Furthermore, this research provides both fundamental insights and practical solutions. “At the fundamental level, we revealed how Fe-Ni metal ensembles interact at the atomic scale and how interfaces in the carbon matrix govern electrocatalytic reactions, giving a deep understanding of structure–activity relationships,” says Saha. “We then translated these insights into a working device, integrating the catalysts into MEA systems for hydrogen production, and recently completing promising experiments on nitrogen reduction reactions (NRRs) to ammonia, showing that our approach is not just academic, but also scalable and impactful at the system level. This work bridges atomic-scale materials design into real-world electrochemical devices, demonstrating that fundamental science can directly guide practical, sustainable energy solutions.”
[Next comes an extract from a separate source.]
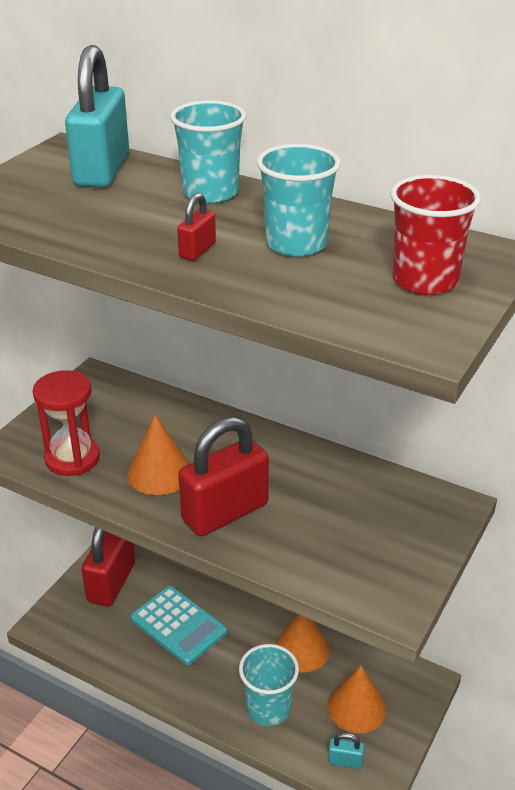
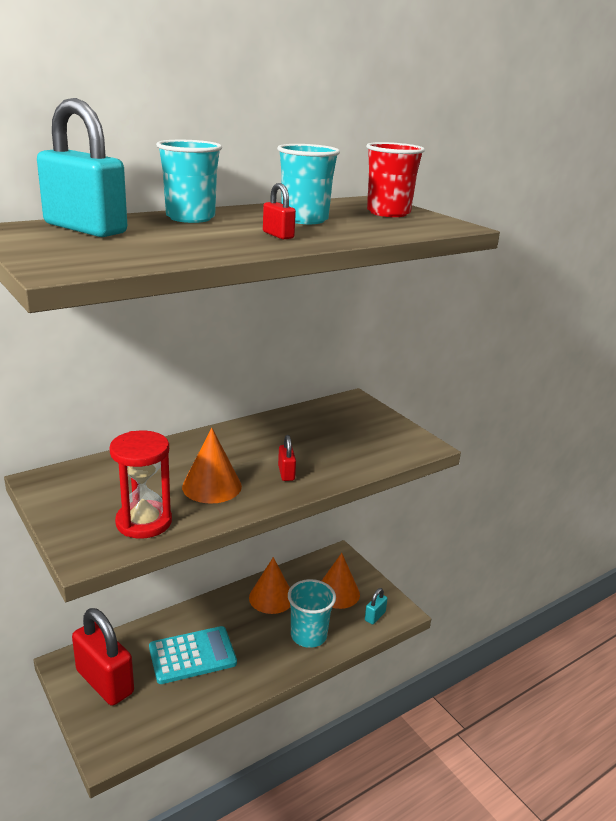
camera: 65 degrees left, 10 degrees down
(225, 512) = (286, 473): red padlock -> red padlock, size x0.43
The outcomes of this research could lead to exciting advancements in clean energy production. “This research delivers a fast, scalable method to make Fe-Ni metal ensembles that drive clean hydrogen, oxygen, and ammonia production, while providing scientists a platform to study atomic-scale synergy in multi-metal catalysts for sustainable energy and chemical applications,” argues Saha. “In short, we found a fast, cheap way to arrange iron and nickel so they work together like a team to turn water into clean energy fuel. This could help make cleaner energy for the future and reduce pollution.”
This research is the result of an international collaboration between the College of Natural Sciences’ Department of Polymer Science and Engineering, the Riccio College of Engineering’s Department of Chemical and Biomolecular Engineering (with Nick Wu, Zhu (Clark) Chen, and Peng Bai), the University of New South Wales in Australia (with Richard Tilley), the Canadian Center for Electron Microscopy, and the National Synchrotron Research Center in Taiwan.